Press release number: IFAD GC/03
Rome, 20 February 2001. Mr Fawzi H. Al-Sultan, President of the International Fund for Agricultural Development (IFAD), a specialised agency of the United Nations, urged the international community Tuesday to give greater priority and resources to agriculture, which provides the economic basis of the rural poor. Opening the two-day Governing Council session, Mr Al-Sultan said, ''a good place to start with larger resources for the poor would be in IFAD, a tested and proven instrument to fight poverty''. Mr Al-Sultan has served as IFAD President for the last eight years.
He regretted that agriculture had received a falling share of international aid, now about 12 percent of overall official development assistance (ODA), which itself has declined in real terms in the 1990s.
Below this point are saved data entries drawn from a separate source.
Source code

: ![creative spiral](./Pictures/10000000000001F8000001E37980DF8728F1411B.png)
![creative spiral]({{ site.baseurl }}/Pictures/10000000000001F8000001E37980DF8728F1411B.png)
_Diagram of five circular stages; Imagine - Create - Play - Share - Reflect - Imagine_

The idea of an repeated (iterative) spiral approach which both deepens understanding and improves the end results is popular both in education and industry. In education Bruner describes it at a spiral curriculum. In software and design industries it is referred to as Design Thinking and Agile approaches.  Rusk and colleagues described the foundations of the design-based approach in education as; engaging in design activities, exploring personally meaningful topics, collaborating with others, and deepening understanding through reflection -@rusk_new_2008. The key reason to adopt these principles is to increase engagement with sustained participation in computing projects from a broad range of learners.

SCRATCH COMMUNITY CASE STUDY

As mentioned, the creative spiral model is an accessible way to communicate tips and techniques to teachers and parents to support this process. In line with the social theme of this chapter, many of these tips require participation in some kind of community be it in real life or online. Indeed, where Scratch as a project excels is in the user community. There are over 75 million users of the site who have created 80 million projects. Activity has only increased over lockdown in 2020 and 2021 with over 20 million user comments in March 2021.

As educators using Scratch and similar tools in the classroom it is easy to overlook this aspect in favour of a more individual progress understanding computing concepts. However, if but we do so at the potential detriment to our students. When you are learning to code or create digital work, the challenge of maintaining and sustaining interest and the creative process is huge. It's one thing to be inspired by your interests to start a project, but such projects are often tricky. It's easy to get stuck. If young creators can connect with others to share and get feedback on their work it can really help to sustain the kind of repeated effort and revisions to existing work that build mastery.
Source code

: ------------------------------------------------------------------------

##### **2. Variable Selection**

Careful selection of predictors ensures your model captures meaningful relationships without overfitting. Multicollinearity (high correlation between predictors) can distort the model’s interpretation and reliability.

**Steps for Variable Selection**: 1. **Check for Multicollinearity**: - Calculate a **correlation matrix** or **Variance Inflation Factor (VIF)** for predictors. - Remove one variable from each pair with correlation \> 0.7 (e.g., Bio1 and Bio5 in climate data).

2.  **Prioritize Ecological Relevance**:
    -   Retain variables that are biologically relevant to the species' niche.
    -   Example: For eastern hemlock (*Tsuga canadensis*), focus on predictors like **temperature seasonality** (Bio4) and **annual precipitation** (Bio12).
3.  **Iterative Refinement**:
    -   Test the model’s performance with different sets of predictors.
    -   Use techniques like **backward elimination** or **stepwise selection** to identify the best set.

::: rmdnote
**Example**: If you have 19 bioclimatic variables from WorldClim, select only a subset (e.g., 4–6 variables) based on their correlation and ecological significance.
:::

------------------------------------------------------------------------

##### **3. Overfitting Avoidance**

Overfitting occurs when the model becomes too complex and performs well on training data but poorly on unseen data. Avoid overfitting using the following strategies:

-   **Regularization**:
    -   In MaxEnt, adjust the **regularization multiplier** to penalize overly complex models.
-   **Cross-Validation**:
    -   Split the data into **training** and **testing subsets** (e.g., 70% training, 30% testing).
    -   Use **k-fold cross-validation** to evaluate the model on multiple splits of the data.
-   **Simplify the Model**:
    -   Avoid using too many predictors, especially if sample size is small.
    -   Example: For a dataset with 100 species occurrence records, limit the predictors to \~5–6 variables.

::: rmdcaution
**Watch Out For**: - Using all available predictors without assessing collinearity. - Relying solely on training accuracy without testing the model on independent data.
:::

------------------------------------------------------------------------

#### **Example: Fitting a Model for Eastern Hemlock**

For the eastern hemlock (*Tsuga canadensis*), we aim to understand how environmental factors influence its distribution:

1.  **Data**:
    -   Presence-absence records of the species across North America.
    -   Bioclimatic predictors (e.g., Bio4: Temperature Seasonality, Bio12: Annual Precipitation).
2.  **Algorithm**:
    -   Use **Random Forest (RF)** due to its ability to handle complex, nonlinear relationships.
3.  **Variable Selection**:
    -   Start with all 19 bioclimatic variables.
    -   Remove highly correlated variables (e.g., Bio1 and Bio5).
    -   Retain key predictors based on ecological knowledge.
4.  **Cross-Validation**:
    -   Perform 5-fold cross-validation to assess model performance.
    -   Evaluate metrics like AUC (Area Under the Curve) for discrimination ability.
In fact, international financing for agriculture fell by nearly 40 percent between 1988 and 1998, even as the declared support for poverty alleviation has become more intense.
In this context, the IFAD President referred to the Rural Poverty Report 2001, launched by the UN Secretary General Kofi Annan on 5 February. The report showed that ''the dominance of rural poverty is likely to continue well into this century,'' contrary to the misconception that the main poverty problem has moved from the countryside to the burgeoning megacities of the developing world. The Rural Poverty Report highlights that the present rate of poverty reduction is about one-third of that required to fulfilling the Millennium Summit target of halving poverty by 2015. In Africa it is barely one-sixth, Mr. Al-Sultan said.
He added: ''IFAD has a strong reputation for delivering imaginative and participative poverty alleviation projects. We are also intensifying our efforts to make IFAD a knowledge organisation on poverty, improving access to insights from our own experience and sharing and testing them with the lessons drawn from the experience of others.''
The Funds replenishment process, however, still provides a continuing challenge. Though a consensus on the Fifth Replenishment was reached by July 2000, confirmation of pledges by individual countries have come slowly. Mr. Sultan added: ''The delays experienced in the Fifth Replenishment contributions make it imperative for member states to give attention to ways of streamlining the Replenishment process further and to ensure that the Sixth Replenishment, covering the period 2003-2005, starts on time.''
IFAD is a specialised agency of the United Nations with the specific mandate of combating hunger and poverty in the most disadvantaged regions of the world. Since 1978 IFAD has financed 584 projects in 114 recipient countries and in the West Bank and Gaza for a total commitment of approximately USD 7.2 billion in loans and grants. Through these projects, about 250 million rural people have had a chance to move out of poverty. IFAD makes the greater part of its resources available to low-income countries on very favourable terms, with up to 40 years for repayment and including a grace period of up to ten years and a service charge of 0.75% per year.